Building Ecosystems

The importance of relationships is one of enduring lessons in understanding how to overcome innovation fatigue and achieve innovation success. Relationships with the right people and partners are critical. Many fail to recognize that these must be nurtured and maintained, that time and effort is required. Learn this lesson from job seeking: it’s not enough to start “networking” when you are laid off. Your network, your ecosystem of relationships, is like a living organism. It takes time to become viable and healthy. When your network has been weak and neglected for years, without contributions and support from from you, don’t expect it to flower and yield fruit for you on demand.

As for building ecosystems in the business world, one recent article I would recommend (thanks to John Maloney for the tip) is “Hubs, Spokes and Islands in the Cloud.” Here Geva Perry, author of the Thinking Out Cloud blog, discusses business models related to cloud computing and discusses several ecosystem architectures. After reading that, also consider reading “The Cosmic Org Chart Is Broken: Dark Energy, Dark Matter, and the Analogy to Intangibles in Business Ecosystems.”

In Conquering Innovation Fatigue, we discuss relationships at many levels and show how the often overlooked intangibles of human relationships can encourage or suppress innovation, depending on the health of the system.
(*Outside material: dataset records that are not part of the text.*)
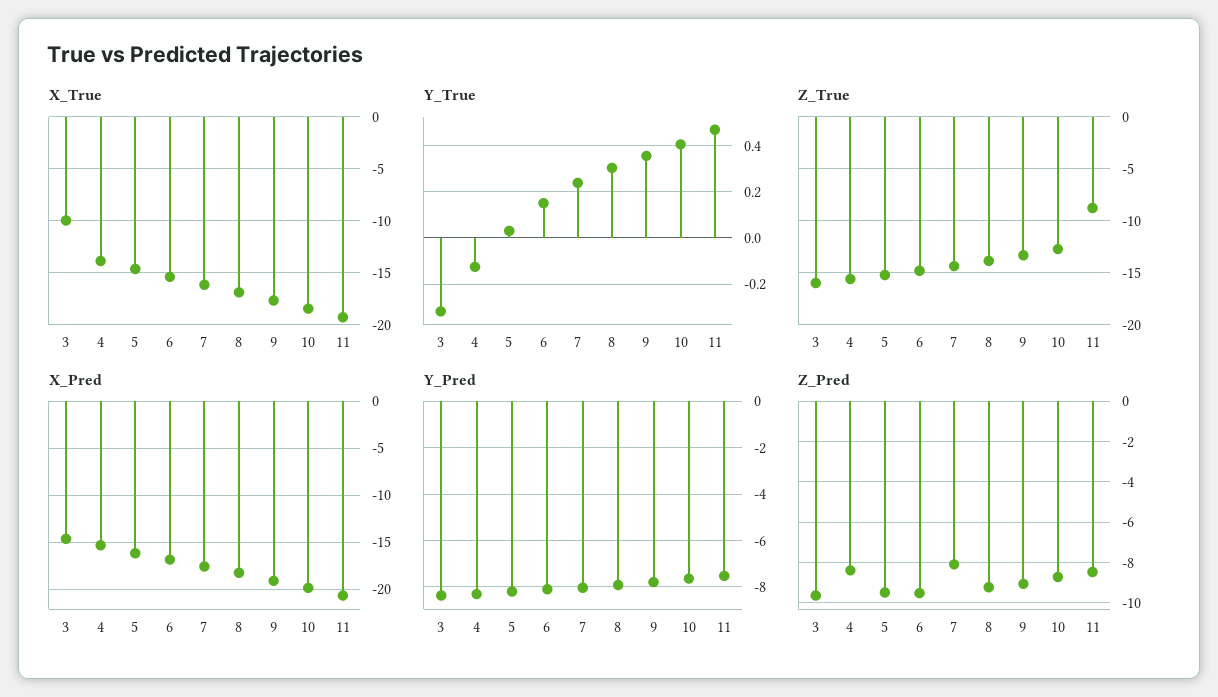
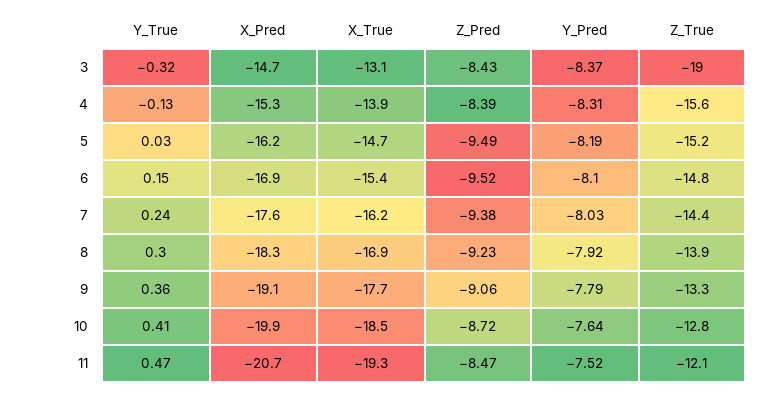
  {
    "X_True": {
-     "3": -10,
+     "3": -13.1,
      "4": -13.9,
      "5": -14.7,
      "6": -15.4,
      "7": -16.2,
      "8": -16.9,
      "9": -17.7,
      "10": -18.5,
      "11": -19.3
    },
    "Y_True": {
      "3": -0.32,
      "4": -0.13,
      "5": 0.03,
      "6": 0.15,
      "7": 0.24,
      "8": 0.3,
      "9": 0.36,
      "10": 0.41,
      "11": 0.47
    },
    "Z_True": {
-     "3": -16,
+     "3": -19,
      "4": -15.6,
      "5": -15.2,
      "6": -14.8,
      "7": -14.4,
      "8": -13.9,
      "9": -13.3,
      "10": -12.8,
-     "11": -9
+     "11": -12.1
    },
    "X_Pred": {
      "3": -14.7,
      "4": -15.3,
      "5": -16.2,
      "6": -16.9,
      "7": -17.6,
      "8": -18.3,
      "9": -19.1,
      "10": -19.9,
      "11": -20.7
    },
    "Y_Pred": {
      "3": -8.37,
      "4": -8.31,
      "5": -8.19,
      "6": -8.1,
      "7": -8.03,
      "8": -7.92,
      "9": -7.79,
      "10": -7.64,
      "11": -7.52
    },
    "Z_Pred": {
-     "3": -9.5,
+     "3": -8.43,
      "4": -8.39,
      "5": -9.49,
      "6": -9.52,
-     "7": -8,
+     "7": -9.38,
      "8": -9.23,
      "9": -9.06,
      "10": -8.72,
      "11": -8.47
    }
  }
As for the title of this post, well, you don’t actually build ecosystems the way you do a building. You can get them started and you can nurture them, but if they are healthy, they will grow on their own and evolve in ways you don’t expect. When it comes to the ecosystems around an organization, your real job is to create the environment where they can be healthy and grow on their own, as Verna Allee has taught. They cannot be micromanaged without harming them.